발췌한 기록:
# # # #

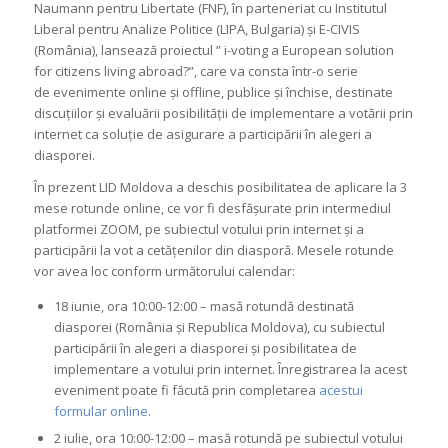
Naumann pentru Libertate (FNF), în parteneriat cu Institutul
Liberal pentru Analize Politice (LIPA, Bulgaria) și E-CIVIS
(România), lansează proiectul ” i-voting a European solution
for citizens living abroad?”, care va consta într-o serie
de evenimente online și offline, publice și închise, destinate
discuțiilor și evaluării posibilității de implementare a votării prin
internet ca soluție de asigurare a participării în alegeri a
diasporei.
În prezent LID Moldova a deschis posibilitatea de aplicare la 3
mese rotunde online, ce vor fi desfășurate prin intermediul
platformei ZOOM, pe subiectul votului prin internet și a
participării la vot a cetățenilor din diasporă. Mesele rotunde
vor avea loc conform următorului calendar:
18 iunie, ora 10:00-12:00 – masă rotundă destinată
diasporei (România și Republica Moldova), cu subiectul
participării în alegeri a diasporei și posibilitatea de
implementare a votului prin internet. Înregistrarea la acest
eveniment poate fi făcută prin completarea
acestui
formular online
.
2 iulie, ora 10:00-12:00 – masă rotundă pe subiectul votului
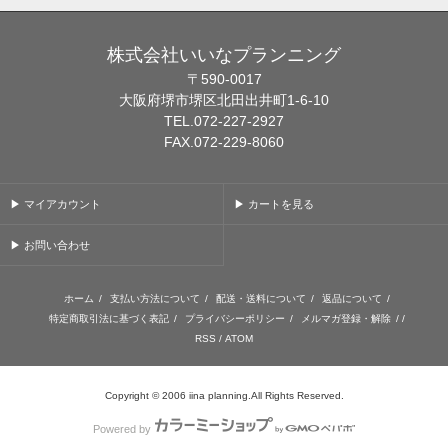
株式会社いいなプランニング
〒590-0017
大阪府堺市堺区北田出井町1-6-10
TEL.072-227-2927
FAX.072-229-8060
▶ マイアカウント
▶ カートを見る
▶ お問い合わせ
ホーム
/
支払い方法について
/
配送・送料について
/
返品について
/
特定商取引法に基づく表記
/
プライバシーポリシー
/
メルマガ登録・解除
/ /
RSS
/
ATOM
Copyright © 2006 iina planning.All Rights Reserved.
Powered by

# # # #

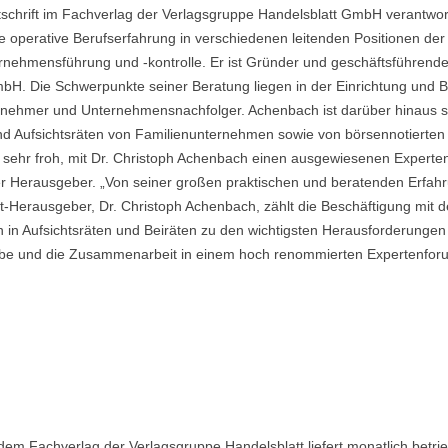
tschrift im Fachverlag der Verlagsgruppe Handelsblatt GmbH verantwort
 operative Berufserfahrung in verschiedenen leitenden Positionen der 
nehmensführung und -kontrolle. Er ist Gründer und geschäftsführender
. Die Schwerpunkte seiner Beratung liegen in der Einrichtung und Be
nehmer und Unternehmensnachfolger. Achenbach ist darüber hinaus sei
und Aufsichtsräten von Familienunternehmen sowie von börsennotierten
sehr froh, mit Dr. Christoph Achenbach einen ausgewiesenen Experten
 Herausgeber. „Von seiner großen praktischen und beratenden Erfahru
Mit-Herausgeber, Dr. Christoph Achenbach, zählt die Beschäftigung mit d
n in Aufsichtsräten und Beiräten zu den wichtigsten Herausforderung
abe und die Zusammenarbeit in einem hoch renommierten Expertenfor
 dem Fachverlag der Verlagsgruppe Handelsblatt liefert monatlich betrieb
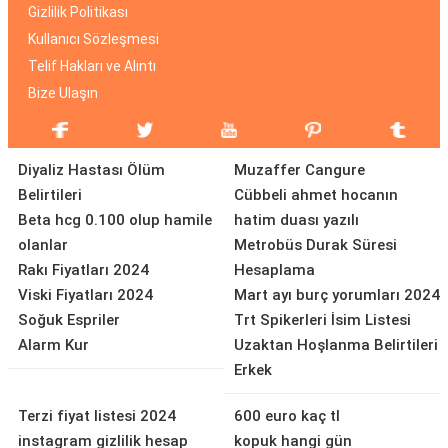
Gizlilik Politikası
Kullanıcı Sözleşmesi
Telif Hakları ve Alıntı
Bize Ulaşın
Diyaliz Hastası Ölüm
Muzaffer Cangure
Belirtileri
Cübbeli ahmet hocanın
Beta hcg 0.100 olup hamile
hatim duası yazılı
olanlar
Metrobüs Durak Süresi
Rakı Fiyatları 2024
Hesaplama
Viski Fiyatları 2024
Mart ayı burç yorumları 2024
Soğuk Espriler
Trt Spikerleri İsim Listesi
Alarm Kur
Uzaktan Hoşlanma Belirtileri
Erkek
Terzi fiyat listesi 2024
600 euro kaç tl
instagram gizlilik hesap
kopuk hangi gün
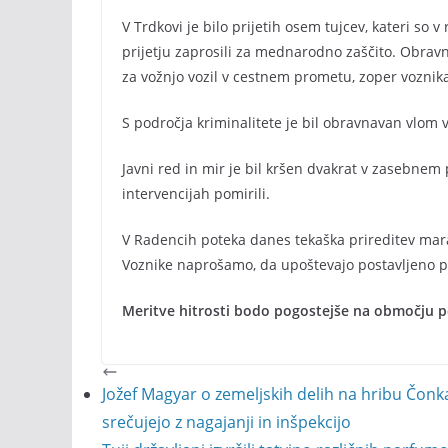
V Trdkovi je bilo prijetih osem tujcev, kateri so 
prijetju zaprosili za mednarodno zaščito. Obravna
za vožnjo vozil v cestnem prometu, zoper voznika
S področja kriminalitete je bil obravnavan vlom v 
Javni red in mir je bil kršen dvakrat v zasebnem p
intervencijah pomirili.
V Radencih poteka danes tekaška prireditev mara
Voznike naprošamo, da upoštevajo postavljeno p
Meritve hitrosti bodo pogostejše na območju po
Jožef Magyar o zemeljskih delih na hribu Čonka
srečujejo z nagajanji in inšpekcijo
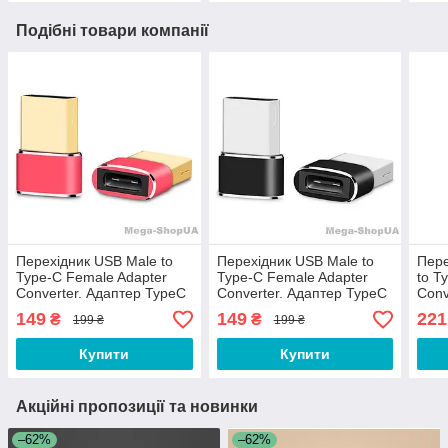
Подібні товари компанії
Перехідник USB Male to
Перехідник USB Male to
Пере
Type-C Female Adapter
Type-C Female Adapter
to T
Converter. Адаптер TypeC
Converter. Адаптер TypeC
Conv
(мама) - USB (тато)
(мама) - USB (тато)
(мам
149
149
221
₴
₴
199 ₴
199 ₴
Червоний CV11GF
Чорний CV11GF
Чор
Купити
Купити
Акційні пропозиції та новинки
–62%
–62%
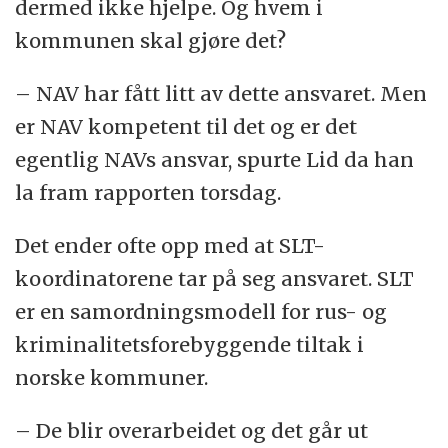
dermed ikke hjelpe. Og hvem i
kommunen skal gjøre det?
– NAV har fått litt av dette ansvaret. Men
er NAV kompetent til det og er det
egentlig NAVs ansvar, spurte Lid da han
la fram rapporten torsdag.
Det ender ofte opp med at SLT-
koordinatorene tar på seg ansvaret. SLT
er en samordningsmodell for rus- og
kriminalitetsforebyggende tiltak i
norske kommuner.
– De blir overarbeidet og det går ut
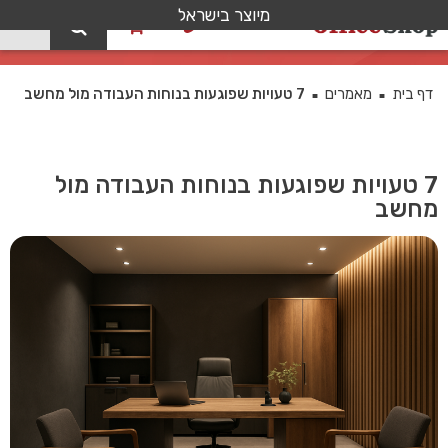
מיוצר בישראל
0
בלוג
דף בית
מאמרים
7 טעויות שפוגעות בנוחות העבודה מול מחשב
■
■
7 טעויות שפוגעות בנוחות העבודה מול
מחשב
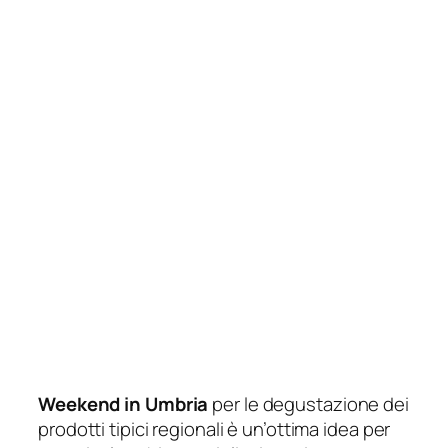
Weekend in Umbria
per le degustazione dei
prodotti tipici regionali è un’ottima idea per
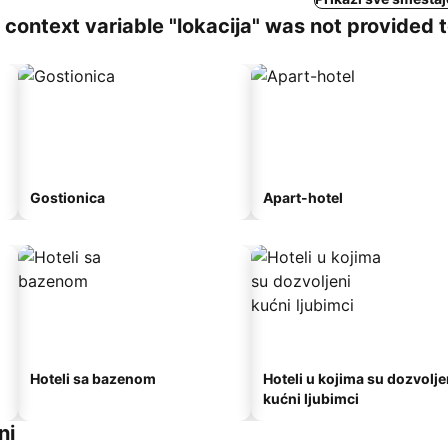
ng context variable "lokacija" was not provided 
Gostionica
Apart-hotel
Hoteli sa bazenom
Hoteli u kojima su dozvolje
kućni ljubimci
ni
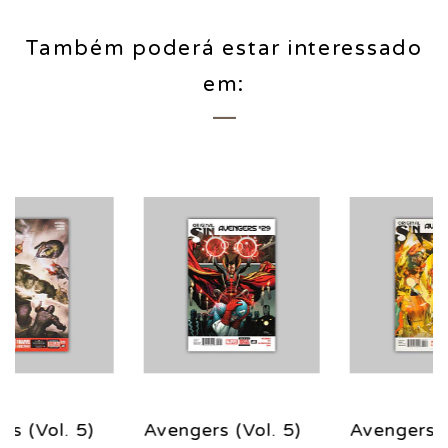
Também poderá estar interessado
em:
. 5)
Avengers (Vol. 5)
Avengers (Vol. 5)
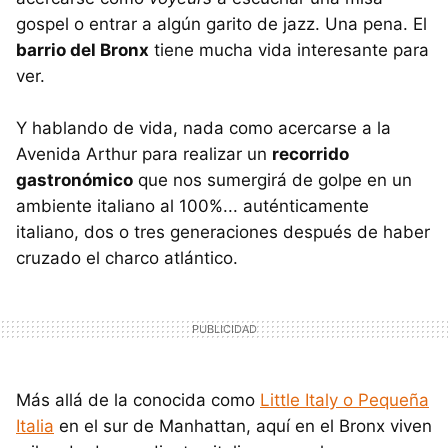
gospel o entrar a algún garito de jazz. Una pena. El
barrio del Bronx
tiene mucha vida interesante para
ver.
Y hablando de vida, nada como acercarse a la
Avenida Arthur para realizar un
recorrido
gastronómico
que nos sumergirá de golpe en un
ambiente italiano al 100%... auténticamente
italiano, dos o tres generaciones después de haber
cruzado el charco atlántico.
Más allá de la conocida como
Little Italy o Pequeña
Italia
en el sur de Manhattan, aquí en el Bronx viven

# # # #

과제 내용:
"dermed ikke hjelpe. Og hvem i"이 들어 있는 줄에서 시작해 "en el sur de"가 들어 있는 줄로 끝나는 부분을 한 글자도 바꾸지 말고 그대로 옮겨 적으세요. 처음과 마지막 줄도 포함하되, 그림은 답에 넣지 마세요.

이 과제의 답:
dermed ikke hjelpe. Og hvem i
kommunen skal gjøre det?
– NAV har fått litt av dette ansvaret. Men
er NAV kompetent til det og er det
egentlig NAVs ansvar, spurte Lid da han
la fram rapporten torsdag.
Det ender ofte opp med at SLT-
koordinatorene tar på seg ansvaret. SLT
er en samordningsmodell for rus- og
kriminalitetsforebyggende tiltak i
norske kommuner.
– De blir overarbeidet og det går ut
מיוצר בישראל
0
בלוג
דף בית
מאמרים
7 טעויות שפוגעות בנוחות העבודה מול מחשב
■
■
7 טעויות שפוגעות בנוחות העבודה מול
מחשב
Weekend in Umbria
per le degustazione dei
prodotti tipici regionali è un’ottima idea per
ng context variable "lokacija" was not provided 
Gostionica
Apart-hotel
Hoteli sa bazenom
Hoteli u kojima su dozvolje
kućni ljubimci
ni
Também poderá estar interessado
em:
. 5)
Avengers (Vol. 5)
Avengers (Vol. 5)
gospel o entrar a algún garito de jazz. Una pena. El
barrio del Bronx
tiene mucha vida interesante para
ver.
Y hablando de vida, nada como acercarse a la
Avenida Arthur para realizar un
recorrido
gastronómico
que nos sumergirá de golpe en un
ambiente italiano al 100%... auténticamente
italiano, dos o tres generaciones después de haber
cruzado el charco atlántico.
Más allá de la conocida como
Little Italy o Pequeña
Italia
en el sur de Manhattan, aquí en el Bronx viven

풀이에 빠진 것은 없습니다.